Here is the final script:

from scipy.stats import multivariate_normal
import numpy as np
from numba_stats import norm
import scipy.stats
import scipy.special

import multiprocessing.pool
from types import MethodType
from joblib import Parallel, delayed

def multithreaded_gamma_ppf(self, q, a):
    cpu_count = multiprocessing.pool.get_context().cpu_count()
    size = q.shape[0]
    q_parts = [q[size*i//cpu_count:size*(i+1)//cpu_count] for i in range(cpu_count)]
    a_parts = [a[size*i//cpu_count:size*(i+1)//cpu_count] for i in range(cpu_count)]
    tmp = Parallel(n_jobs=cpu_count)(delayed(scipy.special.gammaincinv)(a_part, q_part) for a_part, q_part in zip(a_parts, q_parts))
    return np.concatenate(tmp)

# See https://stackoverflow.com/questions/10374527
scipy.stats.gamma._ppf = MethodType(multithreaded_gamma_ppf, scipy.stats.gamma)


if __name__ == '__main__':
    # Fake parameter just for a simple test
    correlation = 0.5

    # Windows:  5.95 s
    # Linux:    5.25 s
    mv = multivariate_normal.rvs(mean = np.zeros(10), cov = correlation, size = (50000, 50, 10))

    # Windows:  7.83 s => 3.53 s
    # Linux:    5.75 s => 2.21 s
    unif = norm.cdf(mv, 0, 1)

    # Windows:  2 min 48 s => 44.9 s
    # Linux:    1 min  6 s => 17.2 s
    mv_fin = scipy.stats.gamma.ppf(unif, a=1)

As you can see, combining multiple threads with a fast math library (or just using Linux for sake of simplicity) results in a significant speed up.

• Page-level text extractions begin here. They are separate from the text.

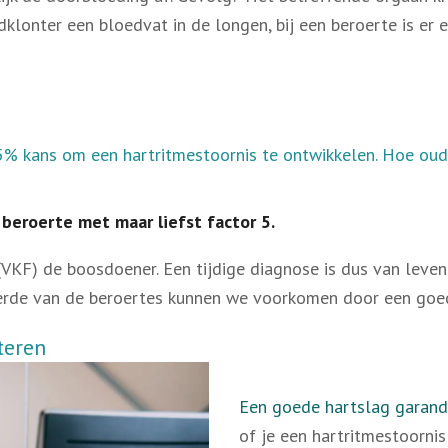
lonter een bloedvat in de longen, bij een beroerte is er 
25% kans om een hartritmestoornis te ontwikkelen. Hoe oude
beroerte met maar liefst factor 5.
e (VKF) de boosdoener. Een tijdige diagnose is dus van lev
vierde van de beroertes kunnen we voorkomen door een goed
teren
Een goede hartslag garand
of je een hartritmestoornis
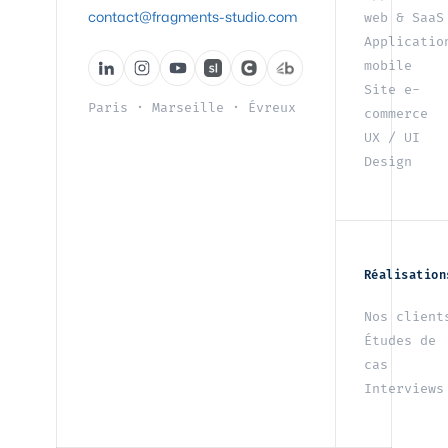
contact@fragments-studio.com
web & SaaS
Applicatio
mobile
Site e-
Paris
·
Marseille
·
Évreux
commerce
UX / UI
Design
Réalisation
Nos client
Études de
cas
Interviews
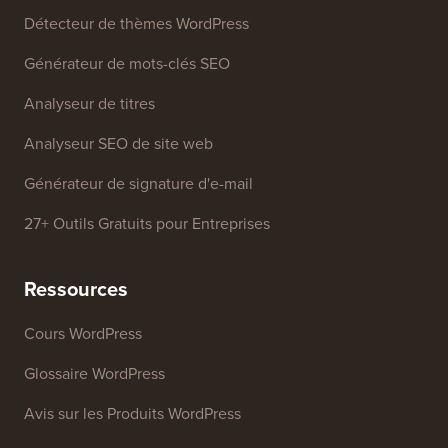
Outils Gratuits
Générateur de noms d'entreprise
Détecteur de thèmes WordPress
Générateur de mots-clés SEO
Analyseur de titres
Analyseur SEO de site web
Générateur de signature d'e-mail
27+ Outils Gratuits pour Entreprises
Ressources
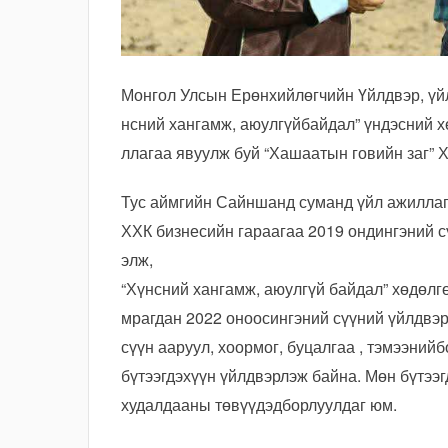
Монгол Улсын Ерөнхийлөгчийн Үйлдвэр, үй
нсний хангамж, аюулгүйбайдал” үндэсний 
ллагаа явуулж буй “Хашаатын говийн заг” 
Тус аймгийн Сайншанд суманд үйл ажиллаг
ХХК бизнесийн гараагаа 2019 ондингэний с
элж,
“Хүнсний хангамж, аюулгүй байдал” хөдөлгө
мрагдан 2022 оноосингэний сүүний үйлдвэр
сүүн ааруул, хоормог, буцалгаа , тэмээнийб
бүтээгдэхүүн үйлдвэрлэж байна. Мөн бүтээ
худалдааны төвүүдэдборлуулдаг юм.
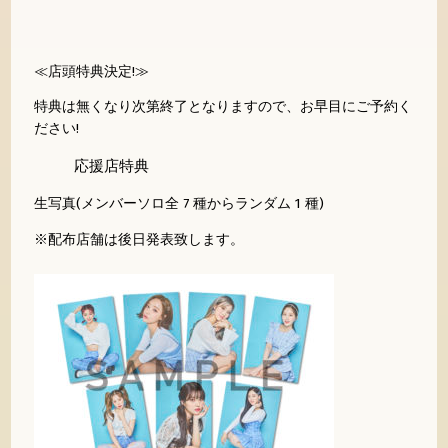
≪店頭特典決定!≫
特典は無くなり次第終了となりますので、お早目にご予約く
ださい!
応援店特典
生写真(メンバーソロ全 7 種からランダム 1 種)
※配布店舗は後日発表致します。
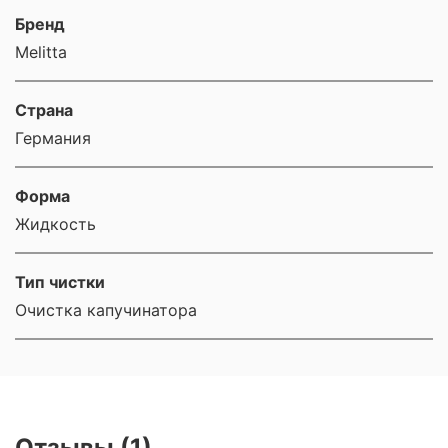
Бренд
Melitta
Страна
Германия
Форма
Жидкость
Тип чистки
Очистка капучинатора
Отзывы (1)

The time dropped from 181.78 s on Windows for the initial implementation to 24.66 s on Linux for the optimized implementation.
This is a speed up of 7.4x!

0
On

You can reduce the computation time by 4x by replacing the gamma probability point function with -ln(1 - x).

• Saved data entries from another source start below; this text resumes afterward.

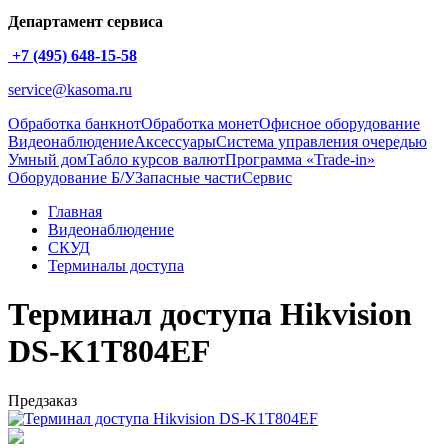
Департамент сервиса
+7 (495) 648-15-58
service@kasoma.ru
Обработка банкнот
Обработка монет
Офисное оборудование
Видеонаблюдение
Аксессуары
Система управления очередью
Умный дом
Табло курсов валют
Программа «Trade-in»
Оборудование Б/У
Запасные части
Сервис
Главная
Видеонаблюдение
СКУД
Терминалы доступа
Терминал доступа Hikvision
DS-K1T804EF
Предзаказ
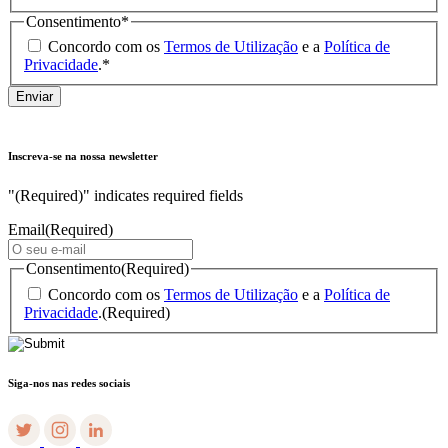
Consentimento
*
Concordo com os
Termos de Utilização
e a
Política de
Privacidade
.
*
Inscreva-se na nossa newsletter
"
(Required)
" indicates required fields
Email
(Required)
Consentimento
(Required)
Concordo com os
Termos de Utilização
e a
Política de
Privacidade
.
(Required)
Siga-nos nas redes sociais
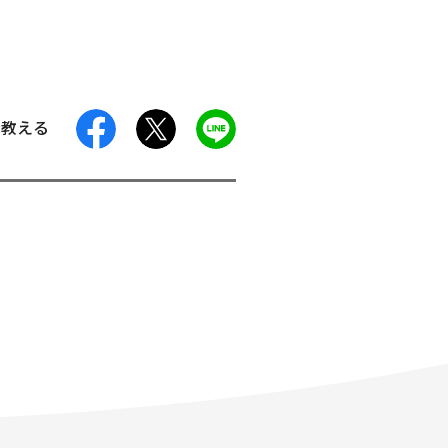
facebook
X
LINE
に教える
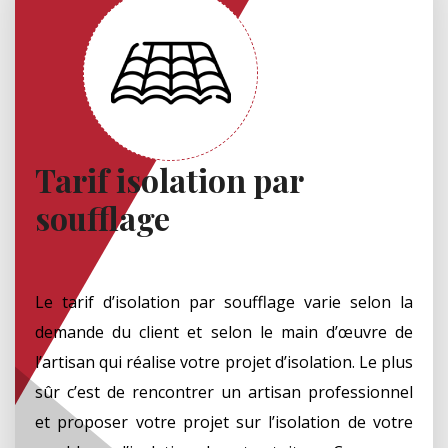
Tarif isolation par
soufflage
Le tarif d’isolation par soufflage varie selon la
demande du client et selon le main d’œuvre de
l’artisan qui réalise votre projet d’isolation. Le plus
sûr c’est de rencontrer un artisan professionnel
et proposer votre projet sur l’isolation de votre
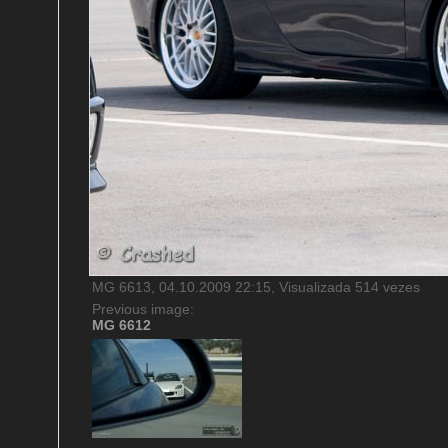
MG 6613, 04.10.2009 22:15, Visualizada 514 vezes
Previous image:
MG 6612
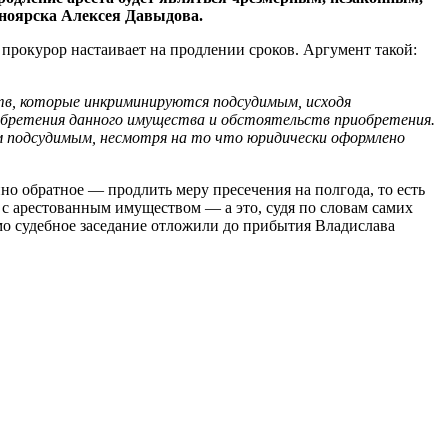
сноярска Алексея Давыдова.
прокурор настаивает на продлении сроков. Аргумент такой:
дств, которые инкриминируются подсудимым, исходя
иобретения данного имущества и обстоятельств приобретения.
 подсудимым, несмотря на то что юридически оформлено
но обратное — продлить меру пресечения на полгода, то есть
с арестованным имуществом — а это, судя по словам самих
само судебное заседание отложили до прибытия Владислава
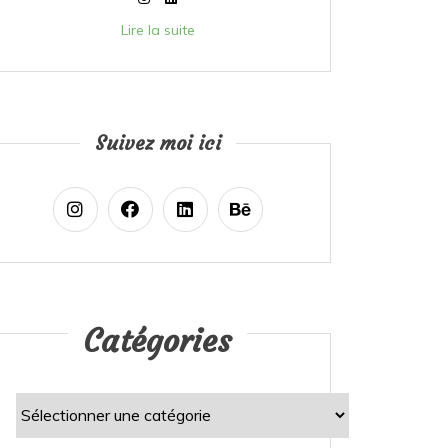
Lire la suite
Suivez moi ici
Catégories
Catégories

I stumbled on this while trying to find a fast approximation for the inverse incomplete gamma function: scipy.stats.gamma.ppf(unif, a=1) is very nearly equal to -np.log(1 - unif). Here's a plot of the two.

plot of gamma function and -np.log(1 - x)

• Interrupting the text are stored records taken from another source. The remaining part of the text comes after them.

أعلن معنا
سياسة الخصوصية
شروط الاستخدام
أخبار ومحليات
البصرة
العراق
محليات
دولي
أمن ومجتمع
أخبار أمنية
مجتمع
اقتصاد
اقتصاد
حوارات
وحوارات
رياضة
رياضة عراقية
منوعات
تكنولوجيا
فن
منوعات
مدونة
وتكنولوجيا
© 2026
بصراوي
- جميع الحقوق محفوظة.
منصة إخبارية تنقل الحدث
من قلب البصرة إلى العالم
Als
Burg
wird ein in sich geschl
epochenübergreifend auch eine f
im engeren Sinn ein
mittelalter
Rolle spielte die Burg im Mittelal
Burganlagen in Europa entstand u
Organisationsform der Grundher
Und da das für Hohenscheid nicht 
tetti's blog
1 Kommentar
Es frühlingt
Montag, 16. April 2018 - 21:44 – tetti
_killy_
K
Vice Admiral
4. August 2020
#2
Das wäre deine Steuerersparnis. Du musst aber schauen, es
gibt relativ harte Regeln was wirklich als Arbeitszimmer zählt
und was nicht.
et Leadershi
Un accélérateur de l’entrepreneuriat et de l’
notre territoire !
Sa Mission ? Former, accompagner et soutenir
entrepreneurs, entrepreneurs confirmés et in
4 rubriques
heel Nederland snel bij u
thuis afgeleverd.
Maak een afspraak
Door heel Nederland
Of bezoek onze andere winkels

Here's a plot of the difference between the two functions. Note that the Y axis is in units of 10-15.

plot of error between two functions

In other words, this is generally accurate to 15 decimal places.

Using this fast approximation of the gamma PPF, you can edit the original code like so.

mv = scipy.stats.multivariate_normal.rvs(mean = np.zeros(10), cov = correlation, size = (50000, 50, 10))
unif = scipy.stats.norm.cdf(mv)
mv_fin = -np.log(1 - unif)

This was roughly 4x faster overall in my testing.

The other answers also explain how to run the calculation in parallel. This idea can be combined with those ideas - you can both use a less expensive calculation and run it in parallel.